Review: Orestes by Cambiare Productions
by Michael Meigs
Hidden Treasures from Afghanistan's National Museum are now on exhibition at New York's Metropolitan Museum of Art, the last of several stops in a 15-month tour of the United States. I caught the exhibit in Washington DC last year, but you may have seen it this spring in Houston.
A haunting diorama of a barren Afghan plain shows how the unimaginable golden treasures were preserved in hidden subterranean vaults for thousands of years, even as the fabulous palaces of antiquity above them were torn down for re-use as construction material.
I had hoped that Will Hollis Snider's Orestes would offer us reworked antique treasures, but he provides instead an empty, echoing structure constructed from the pulled-down palaces of Greek myth.
The structure is not entirely barren. One clever touch is to convert the ravaging Erinyes or Furies from avenging spirits to fantasms of Orestes' mind, embodying the murdered -- his sister Iphigenia, sacrificed at Aulis by their father Agamemnon; Agamemnon himself, murdered by his wife, their mother Clytemnestra, upon his return from Troy; and Clytemnestra, whom Orestes has just killed, on instructions from the god Apollo.
Gabriel Luna as Orestes spends most of this play raging at the very absent Apollo and trying to figure out how he got into the mess. Snider has shuffled the scenes like cards in a short deck, so his story emerges piecewise. Molly McKee as Sister Electra has a fine stage presence but gets little to do other than to stand by, urging Orestes to get a grip and to flee. We learn that an assembly of the people has condemned him to death by stoning, conveniently giving him until daybreak the next day so that he can get his affairs and the play in order
LaTasha Stephens is minted as The Voice of The People, authenticating their indignation and quite replacing the judgment of mythology in which godly intervention broke a tied verdict and set Orestes free.

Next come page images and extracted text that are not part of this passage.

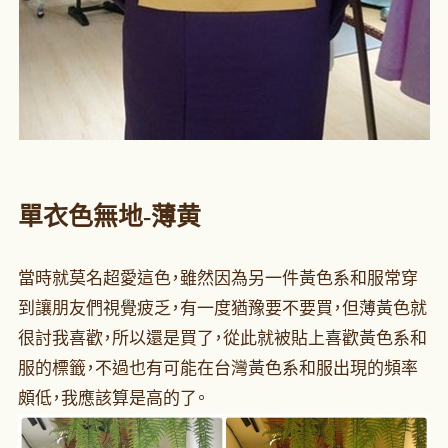
單衣
色無地-薄黄
當時就莫名超愛這色，雖然因為另一件黃色系和服常穿
到讓朋友們視覺疲乏，有一度猶豫要不要買，但薄黃色就
很討我喜歡，所以還是買了，從此就被貼上喜歡黃色系和
服的標籤，不過也有可能在台灣黃色系和服出現的頻率
頗低，我應該算是高的了。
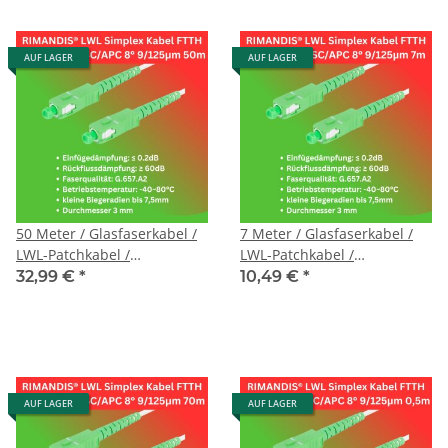
AUF LAGER
AUF LAGER
50 Meter / Glasfaserkabel /
7 Meter / Glasfaserkabel /
LWL-Patchkabel /
LWL-Patchkabel /
Singlemode / G657.A2
Singlemode / G657.A2
32,99 €
*
10,49 €
*
9/125μm / SC/APC auf
9/125μm / SC/APC auf
SC/APC
SC/APC
AUF LAGER
AUF LAGER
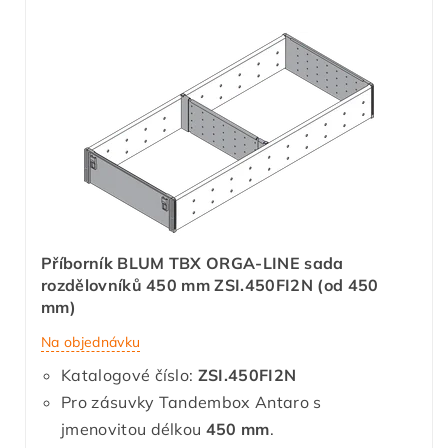
Příborník BLUM TBX ORGA-LINE sada
rozdělovníků 450 mm ZSI.450FI2N (od 450
mm)
Na objednávku
Katalogové číslo:
ZSI.450FI2N
Pro zásuvky Tandembox Antaro s
jmenovitou délkou
450 mm
.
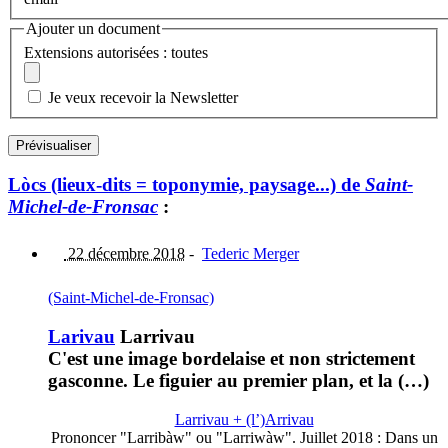
Ajouter un document
Extensions autorisées : toutes
Je veux recevoir la Newsletter
Lòcs (lieux-dits = toponymie, paysage...) de
Saint-
Michel-de-Fronsac
:
22 décembre 2018
-
Tederic Merger
(Saint-Michel-de-Fronsac)
Larivau
Larrivau
C'est une image bordelaise et non strictement
gasconne. Le figuier au premier plan, et la (…)
Larrivau + (l’)Arrivau
Prononcer "Larribàw" ou "Larriwàw". Juillet 2018 : Dans un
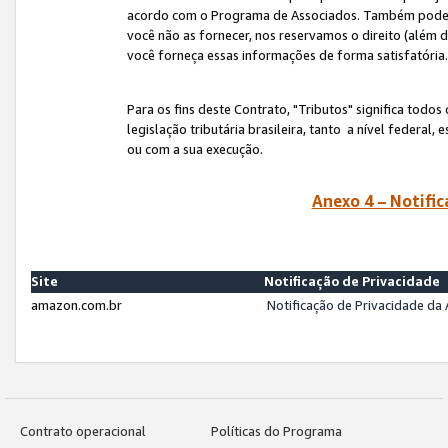
acordo com o Programa de Associados. Também podemos 
você não as fornecer, nos reservamos o direito (além d
você forneça essas informações de forma satisfatória
Para os fins deste Contrato, "Tributos" significa todos
legislação tributária brasileira, tanto a nível federal
ou com a sua execução.
Anexo 4 – Notific
Site
Notificação de Privacidade
amazon.com.br
Notificação de Privacidade d
Contrato operacional
Políticas do Programa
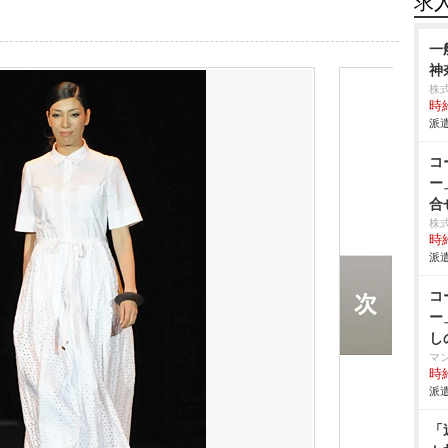
求
一
神
株
時給
派遣
コ
ー
合
株
時給
派遣
コ
ー
し
マ
時給
派遣
「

Some elements from the classic background are represented in good dramatic form. Derek Kolluri as Agamemnon and Steffanie Ngo-Hatchie as daughter Iphigenia enact the father-daughter date at Aulis about to go wrong, much to the father's distress and to I's dismay. Luna as Orestes confronts Karina Dominguez as his mother Clytemnestra with the hot debate about the moral dilemmas of his intention of avenging Dad's murder, effectively examining the deep and irrevocable choices of the ancient plays: is one ever licensed to murder the woman who gave one birth? Is a wife ever justified in killing her husband? What authority can sanction the breach of such deep taboos? What reprisal awaits those who transgress?
Snider is more interested in the earth-bound issues of choice, failure to challenge conventional wisdom, and the denial of responsibility, all firmly in a world without gods or shared ethics. There's not a hero in sight. Orestes is in a froth throughout, calling for Apollo or for his Uncle Menelaus or by all the heavens anybody at all to give him escape. Though he asserts that his murder of Clytemnestra was done on Apollo's authority, we get scant detail on how he got that message, a fact that invites us to conclude that he was just following an impulse. Innocent by reason of temporary insanity?
The director has pushed Gabriel Luna as Orestes to such energy and desperate volume that the character becomes tiresome well before he resorts to the expedient of kidnapping Aunt Helen and holding her hostage (no, this does not occur in the myths or in the Greek dramas -- and there are further nontraditional surprises to follow). Smaranda Ciceu as Helen is cool and courageous.
Relatively late in the action we are given a respite from Orestes' pleading with a flashback to the brothers Atreus at Aulis. This lower-pitched but emphatic scene may be magicked up by the still and eternally absent Apollo, because we see Orestes take a role initially as a warrior-messenger to his father Agamemnon, accepting a parchment from the leader, and then as an unseen witness to a confrontation. There is a believable bond and credible tension between the two brothers. Menelaus has that letter in hand and with granite conviction argues his elder brother into tearing it up and buckling under to the necessity of sacrificing his daughter. No oracular authority is cited as justifying the sacrifice. "You have no choice!" is Menelaus's remonstrance. He warns that the army and people, having swallowed the necessity for the expedition to Troy, are capable of revolt and violence at the leaders' least sign of a lack of resolve.
Playing the Dick Cheney of the piece, Travis Bedard as Menelaus is determined, convincing and without remorse. The plot would have been better served if Snider had brought him on much earlier in the action, for Menelaus is the grown up here and his bloody response to his hysterical nephew directly shapes the ending of the play.
This is a gifted cast. I especially admired Gabriel Luna's concentration and his insane energy.
The program promises "a talk-back with the writer/director and the cast" immediately following the performance, but this promise was not reinforced in person either before or after the production. Part of the Friday crowd hesitated politely, willing to engage, but the stage stood dark, so we filed away into the evening.